> DOCUMENT SECTION:
^^^^^^^^

The penultimate paragraph of the reasons of Basten JA needs also to be borne in mind. It is this:
"[55] It is thus apparent that a gratuity under s 12D may be granted either where paragraph (a) is satisfied and an allowance is payable to the member under s 10 or, where paragraph (b) of sub-s 12D(3) is satisfied. It is clear that, for the purposes of the first alternative in paragraph (a), any question of incapacity, resulting in discharge, is to be determined by the STC whereas the relationship of the infirmity to the member's work is to be determined by the Commissioner. It would be curious if the function to be performed by the Commissioner were of a materially different kind, where the second alternative under paragraph (b) is invoked. As already noted, the language is consistent with the function being the same in each case. The interrelationship of ss 10, 10B and 12D thus support the conclusion that the function of the Commissioner is the same in each case and is limited to determining the causal connection between the infirmity or injury and the officer's employment."
This latter dictum can lead to some opacity. What his Honour is not discussing is the relationship between the injury and the certified infirmity or the pathology resulting from the injury. However, reading the judgment as a whole, it appears to me clear that their Honours were of the view that the relationship of causation between the event relied upon and the pathology giving rise to the claim is a question not for the Commissioner of Police but for the STC. This, in essence, is what has been submitted by Mr Ower on behalf of the current plaintiff.
In substance, the plaintiff submits that all I am concerned with is whether the plaintiff injured his back on 3 March 1990 and it is then up to the STC, or to give it its full title, the SASTC, to determine the relationship, if any, between the impairment claimed and that injury, and if the plaintiff is aggrieved by that determination of the STC the plaintiff can bring an application from the decision of the STC. This was alluded to by Truss DCJ in [34] of her reasons, in which her Honour said this:
"A considerable amount of medical evidence was tendered and the defendant showed film taken in March 2002 and December 2005. However, the main thrust of the defendant's case was that whatever was the nature of the plaintiff's injury, in particular in March 1997, he had recovered and was now fully fit and not suffering any permanent impairments or losses. However, for reasons already expressed, that is not an issue I am required to determine at the present time and I do not therefore consider it necessary to refer to the medical evidence." [My emphasis.]
In the current case it is to be borne in mind that the plaintiff in his application under s 12D referred to an event on 3 March 1990 leading to permanent impairment of the back and loss of efficient use of each leg at or above the knee. There is no suggestion that the plaintiff injured either of his legs in the event of 3 March 1990. However, it is common for a low back injury involving damage to a disc to ultimately lead to some permanent loss of efficient use of each leg at or above the knee because of either radiculopathy or referred pain or a mere mechanical problem which inhibits the use of each leg.

^^^^^^^^

> SOURCE DATA:
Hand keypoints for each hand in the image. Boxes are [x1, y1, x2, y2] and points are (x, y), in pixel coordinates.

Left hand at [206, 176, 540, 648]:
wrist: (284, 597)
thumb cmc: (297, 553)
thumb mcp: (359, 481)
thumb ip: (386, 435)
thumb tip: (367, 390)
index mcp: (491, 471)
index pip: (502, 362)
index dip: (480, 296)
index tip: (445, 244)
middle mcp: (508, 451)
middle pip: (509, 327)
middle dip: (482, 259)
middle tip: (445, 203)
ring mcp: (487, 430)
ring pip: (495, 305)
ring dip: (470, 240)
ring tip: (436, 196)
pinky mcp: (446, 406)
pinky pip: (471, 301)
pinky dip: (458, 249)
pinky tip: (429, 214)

^^^^^^^^

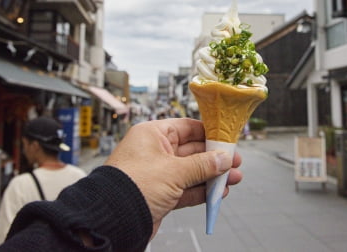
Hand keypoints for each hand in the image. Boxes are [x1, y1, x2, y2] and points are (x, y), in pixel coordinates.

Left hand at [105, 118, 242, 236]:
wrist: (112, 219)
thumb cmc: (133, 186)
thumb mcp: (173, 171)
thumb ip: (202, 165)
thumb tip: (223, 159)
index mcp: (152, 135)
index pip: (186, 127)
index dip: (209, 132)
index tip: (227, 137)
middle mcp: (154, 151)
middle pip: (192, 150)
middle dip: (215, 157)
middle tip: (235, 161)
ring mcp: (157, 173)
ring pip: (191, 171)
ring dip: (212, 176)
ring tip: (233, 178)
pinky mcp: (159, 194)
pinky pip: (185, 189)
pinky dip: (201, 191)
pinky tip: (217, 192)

^^^^^^^^

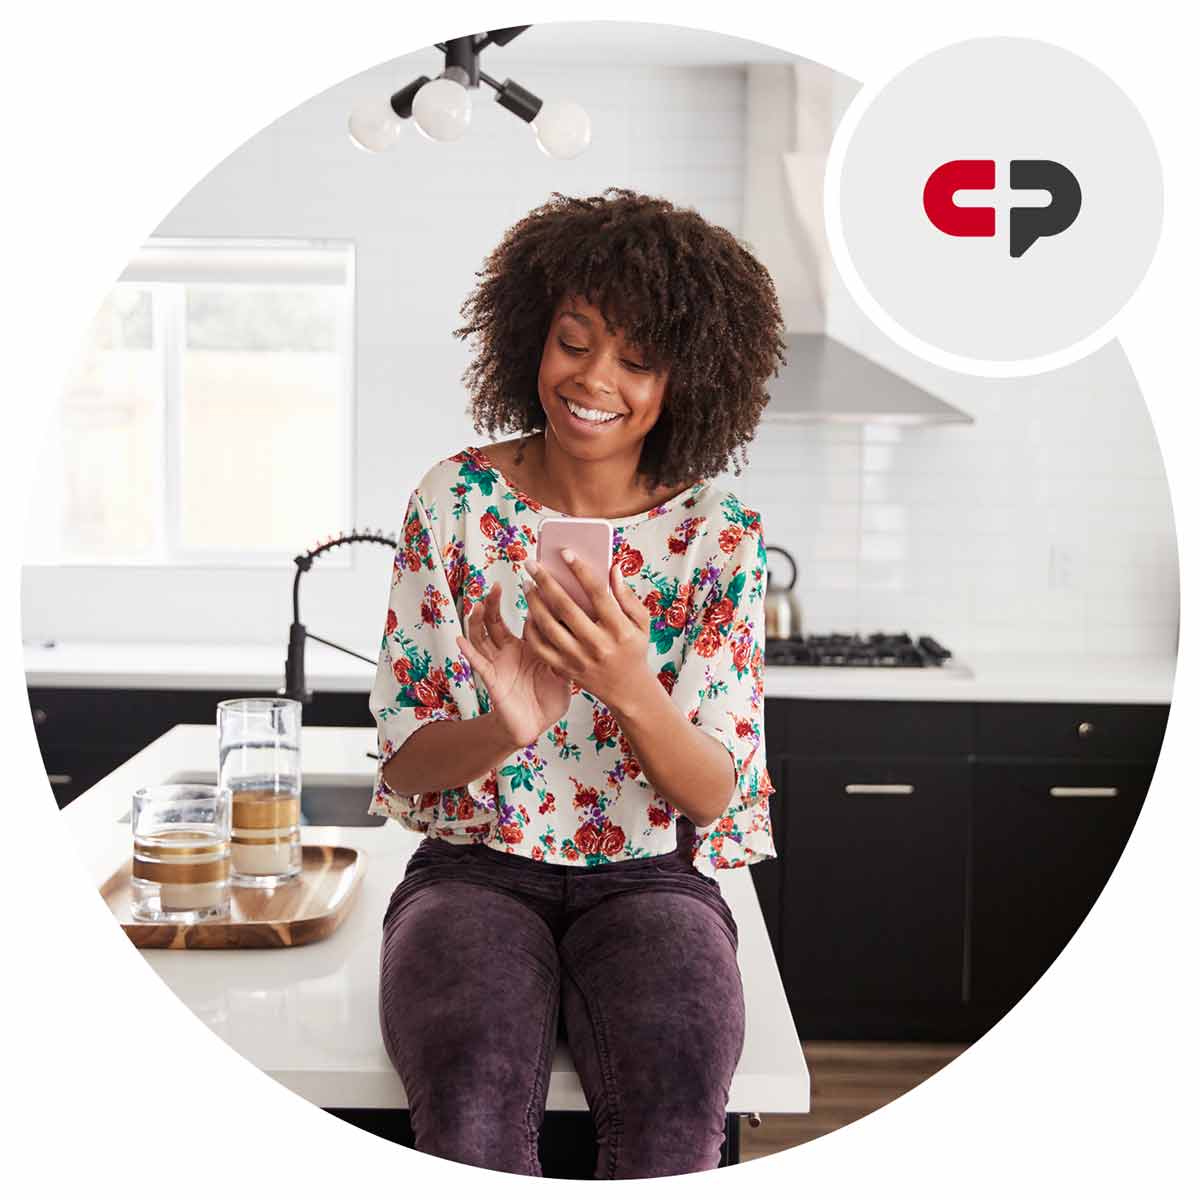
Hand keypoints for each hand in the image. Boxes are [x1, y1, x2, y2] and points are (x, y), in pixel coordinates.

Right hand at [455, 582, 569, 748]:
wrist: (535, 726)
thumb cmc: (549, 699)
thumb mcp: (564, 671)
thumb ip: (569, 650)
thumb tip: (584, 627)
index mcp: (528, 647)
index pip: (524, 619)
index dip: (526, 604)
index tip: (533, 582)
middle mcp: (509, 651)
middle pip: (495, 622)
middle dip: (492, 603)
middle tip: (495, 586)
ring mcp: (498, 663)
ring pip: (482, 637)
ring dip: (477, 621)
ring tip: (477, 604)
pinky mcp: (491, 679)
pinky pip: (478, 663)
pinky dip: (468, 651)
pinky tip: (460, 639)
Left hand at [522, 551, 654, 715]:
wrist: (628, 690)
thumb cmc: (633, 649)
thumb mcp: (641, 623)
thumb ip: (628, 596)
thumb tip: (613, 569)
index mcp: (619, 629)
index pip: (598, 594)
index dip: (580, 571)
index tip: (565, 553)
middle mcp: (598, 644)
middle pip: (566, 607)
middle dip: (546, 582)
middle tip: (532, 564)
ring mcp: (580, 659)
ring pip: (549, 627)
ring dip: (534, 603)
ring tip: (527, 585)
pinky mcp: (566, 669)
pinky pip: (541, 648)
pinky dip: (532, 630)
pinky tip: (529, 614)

^^^^^^^^

> PARTS OF THE EXERCISE:
**a.** According to the judgment, on what date does the plaintiff say he injured his back?
**b.** Repeat word for word the part of the judgment that begins with the words containing "This latter dictum" and ends with "the current plaintiff.".

> RESULTS OF THE TASKS:
**a.** 3 March 1990

**b.**
This latter dictum can lead to some opacity. What his Honour is not discussing is the relationship between the injury and the certified infirmity or the pathology resulting from the injury. However, reading the judgment as a whole, it appears to me clear that their Honours were of the view that the relationship of causation between the event relied upon and the pathology giving rise to the claim is a question not for the Commissioner of Police but for the STC. This, in essence, is what has been submitted by Mr Ower on behalf of the current plaintiff.